§ Task to complete
Write out, unchanged, the part of the rows below that opens with the line containing "Count of red eggs: 3" and closes with the line containing "Number of yellow eggs: 7", including both of those lines and nothing else.

§ Given entries
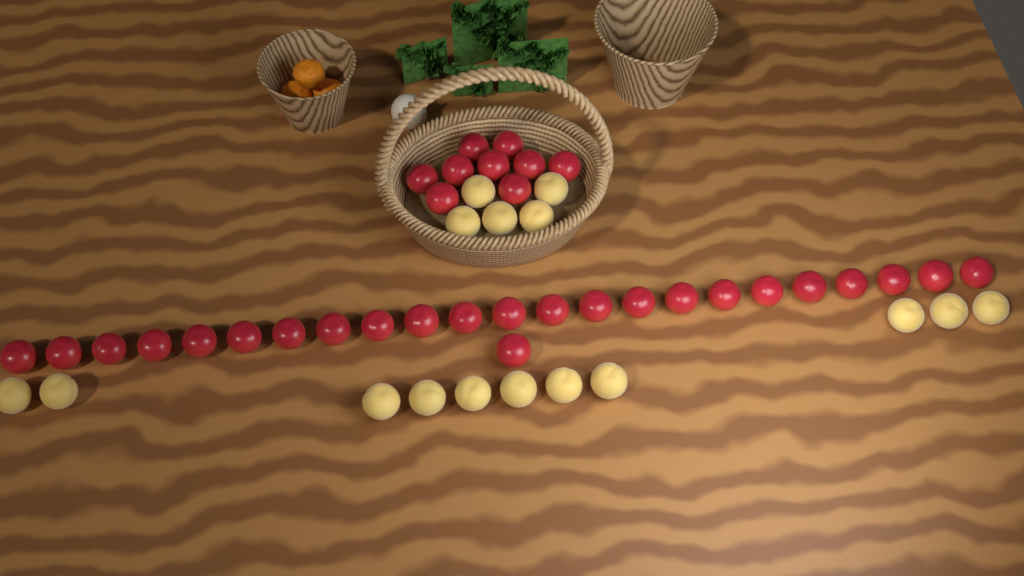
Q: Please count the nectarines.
==
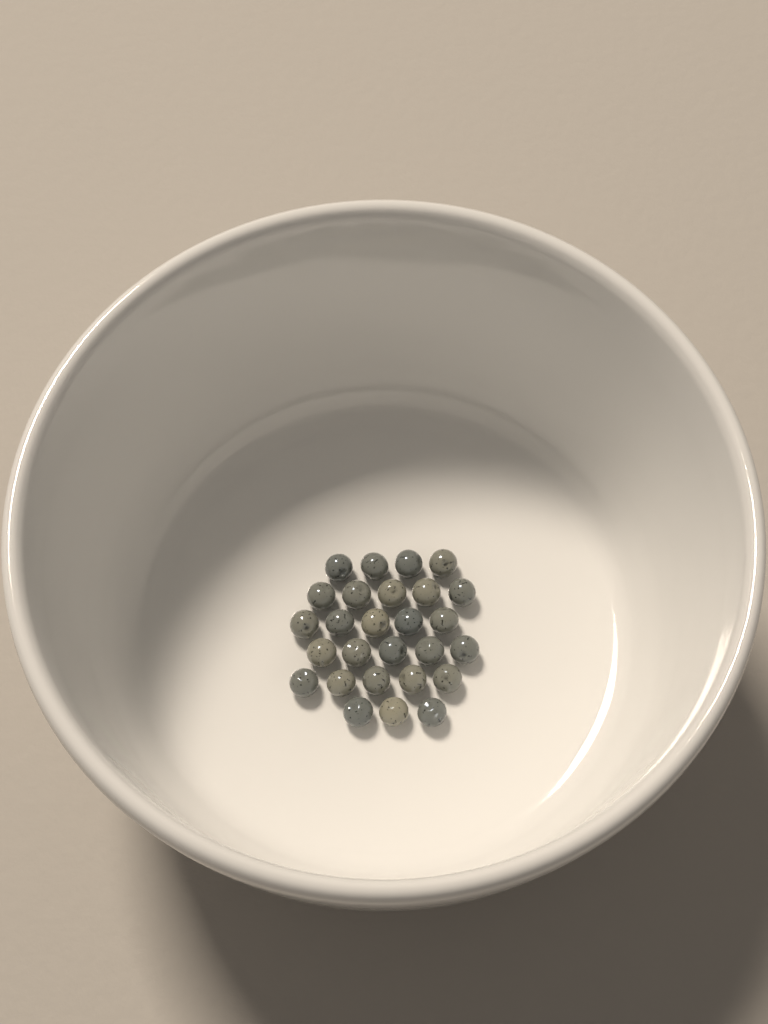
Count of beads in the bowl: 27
---
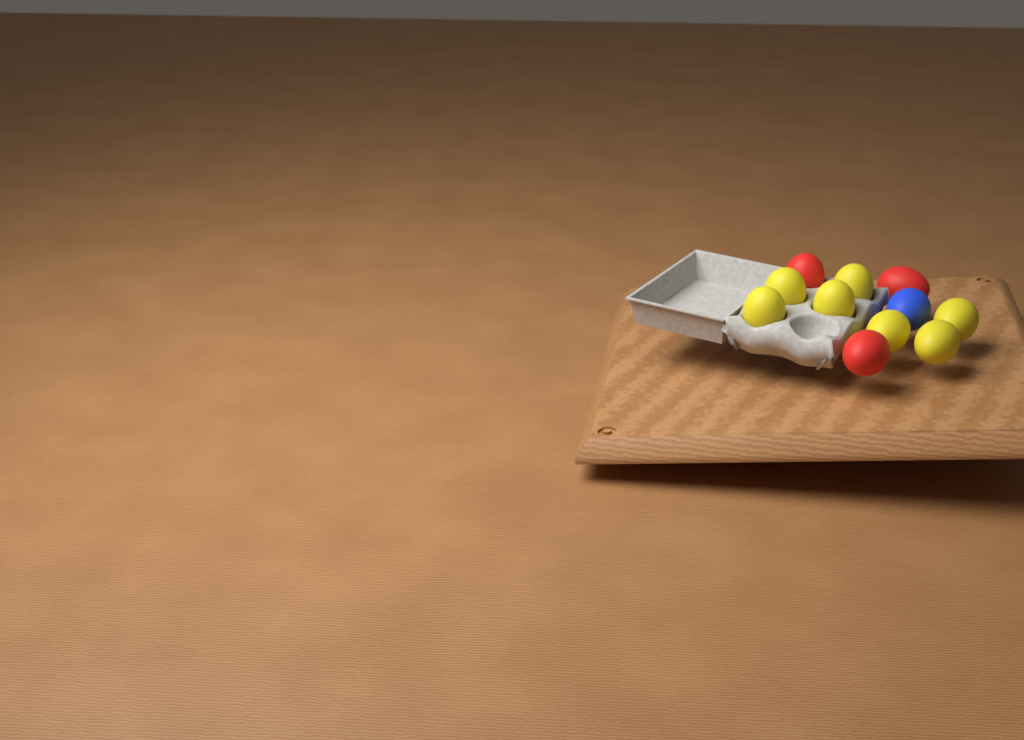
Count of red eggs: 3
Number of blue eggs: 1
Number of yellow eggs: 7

§ Result of this exercise
Count of red eggs: 3
Number of blue eggs: 1
Number of yellow eggs: 7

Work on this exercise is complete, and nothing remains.